For my algorithms course I am studying the definition of the iterated logarithm function (and functional iteration in general) and I don't quite understand the set notation used (it's been quite a few years since I last looked at set notation).

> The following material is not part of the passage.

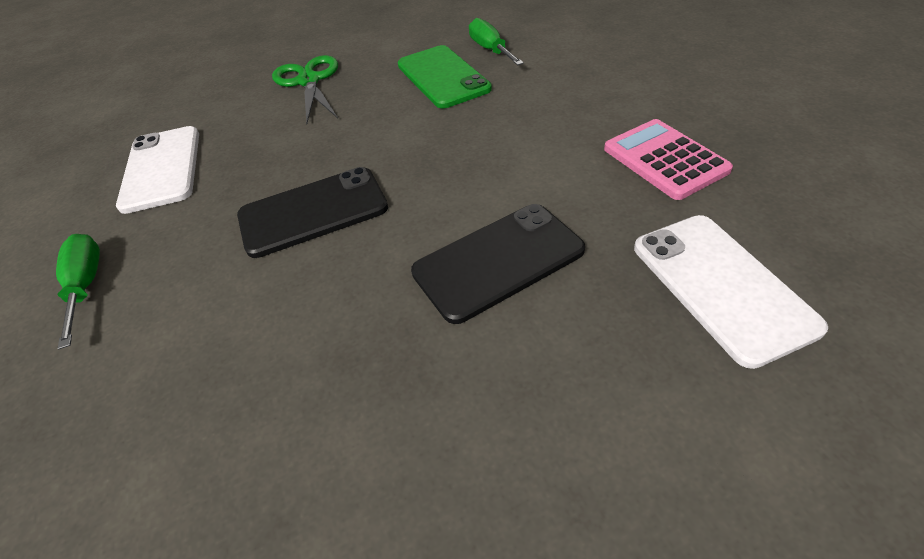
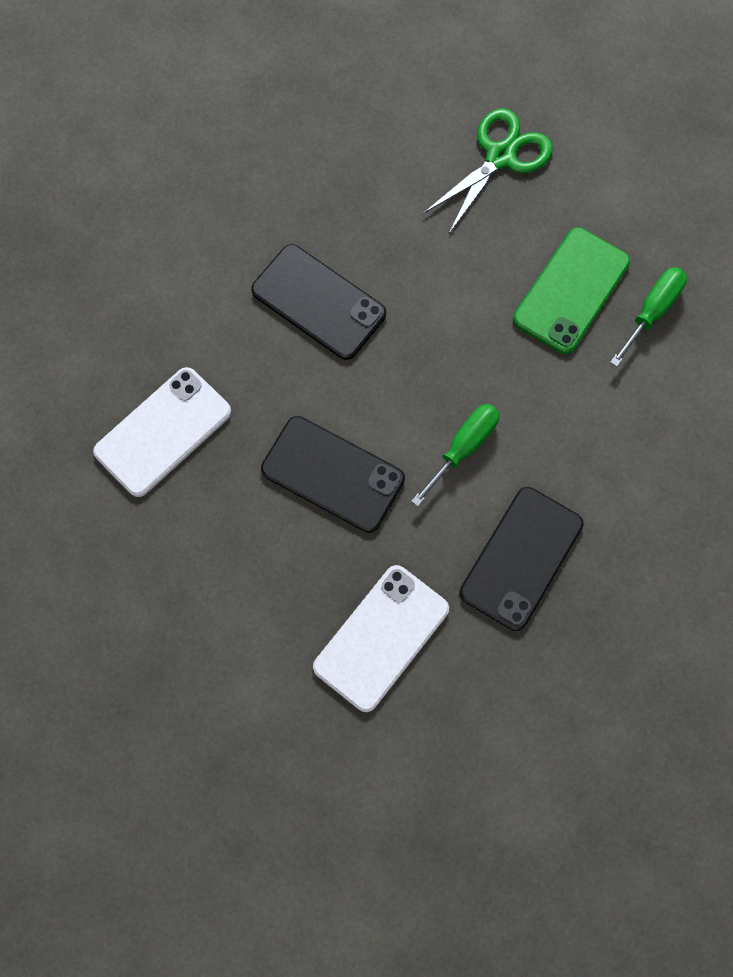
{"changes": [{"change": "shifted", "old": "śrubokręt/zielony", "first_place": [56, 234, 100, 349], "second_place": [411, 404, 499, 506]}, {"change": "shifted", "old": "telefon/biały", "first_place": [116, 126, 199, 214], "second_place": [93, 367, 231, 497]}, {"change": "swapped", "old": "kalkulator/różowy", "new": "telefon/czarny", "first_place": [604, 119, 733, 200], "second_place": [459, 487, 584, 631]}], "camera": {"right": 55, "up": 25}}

Could someone please explain this definition?
$$ \lg^{\ast} n = \min \{ i \ge 0 \,:\, \lg^i n \le 1 \} .$$
Best Answer
The notation defines $\lg^*(n)$ as the minimum element of the set $\{ i\ge 0\mid \lg^i(n) \le 1 \}$
The set $\{ i\ge 0\mid \lg^i(n) \le 1 \}$ (which can be notated either with a colon or a vertical bar, purely down to author preferences) is the set of all $i\ge 0$ such that $\lg^i(n)\le 1$. Strictly speaking the notation ought to say which set we pull the $i$'s from, but in this case we can guess that it's probably the integers -- otherwise the rest of the expression would not make sense.
$\lg^i(n)$ is the $\lg$ function iterated $i$ times and applied to $n$. For example, $\lg^5(25)$ means $\lg(\lg(\lg(\lg(\lg(25)))))$.
$\lg$ is a logarithm. It doesn't say exactly which base it has, but in algorithmics the tradition is to use base-2 logarithms unless something else is stated explicitly, so we can assume that is the case.
Thus, $\lg^*(n)$ is the number of times we need to take successive base-2 logarithms of $n$ before we reach a number less than $1$. This is a very slow-growing function; let's compute $\lg^*(10^9)$:
$$\lg(10^9)=28.9$$ $$\lg^2(10^9)=\lg(28.9)=4.8$$ $$\lg^3(10^9)=\lg(4.8)=2.3$$ $$\lg^4(10^9)=\lg(2.3)=1.2$$ $$\lg^5(10^9)=\lg(1.2)=0.26$$ so $\lg^*(10^9)=5$. This is in practice the maximum value for $\lg^*$ -- it only becomes 6 for $n>2^{65536}$, which is so much larger than, say, the number of atoms in the known universe that it isn't even funny.